To splurge or not to splurge
By Debasish Roy Chowdhury (China Daily)
Updated: 2008-03-12 07:18
The annual NPC and CPPCC sessions, significant as they are for the country's policymaking, assume an added dimension this year that makes them relevant far beyond China's borders.
The sessions come at a time of unprecedented global financial instability. As the credit crisis triggered by the US subprime problem unfolds, the global economy finds itself in the throes of a possible recession. Banks in the West are writing down billions of dollars as mortgage-backed debts go bad. There are signs, such as poor retail and job figures, the crisis is spreading beyond financial realms and, more dangerously, beyond the realms of the US economy as national markets today are intertwined to the extent never seen before.
As all the tall talk of "containing" the subprime crisis looks hollow, the world searches for some substance that many feel emerging economies like China can lend at this critical hour. Can - and will - China deliver? The answer may well emerge in this annual meeting of policymakers and opinion leaders as they steer the course of the nation. And this time, of the world as well.
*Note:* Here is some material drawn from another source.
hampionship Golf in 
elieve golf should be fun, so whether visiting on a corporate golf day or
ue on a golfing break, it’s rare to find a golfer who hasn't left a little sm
Emerging markets now account for roughly half the global economy. They are also thought to have fostered a substantial growth in demand and mutual trade, making them less dependent on exports to the West. With huge forex reserves, they are also capable of withstanding external shocks. So in times like these, many believe, emerging economies can not only hold their own, but also take up the slack by providing an engine for global demand if the advanced economies are derailed. Hence, the emerging economies have "decoupled" from the US, goes one school of thought. This year will put this thesis to serious test. If proven true, it will herald a new multipolar economic world order in which the almighty US economy is just another player.
That could indeed be the case eventually but not yet. As of now, such a scenario looks statistically untenable. Despite the bulging trade among emerging economies, a lot of it is for processing purposes, with advanced economies still the final destination.
At the end of the day, the US consumes nearly 10 times as much as China and 15 times as much as India. It's clearly not time yet to discuss the possibility of a life without the US. The People's Bank of China has acknowledged this fact, saying China is anything but decoupled from the US.
China's importance today lies not in its potential of replacing the US economy, but in helping to keep it humming. US problem is lack of liquidity, China's is excess liquidity. This extra cash can help resuscitate the troubled US financial institutions and grease the levers of international finance.
CITIC's cross-shareholding deal with Bear Stearns and China Investment Corp's infusion of $5 billion into Morgan Stanley are instances of China already playing that role. But China Development Bank's decision to refrain from a similar cash injection into Citigroup also shows its hesitancy in doing so.
While an influential section of Chinese opinion makers feel the country must use the global credit crisis to buy into ailing US financial powerhouses, an equally important section believes China should not burn its fingers by doing so in a climate of economic uncertainty.
The deliberations between the two sides during the current sessions will determine how China will calibrate its investments in Western financial majors. Much of global growth this year will hinge on which view prevails.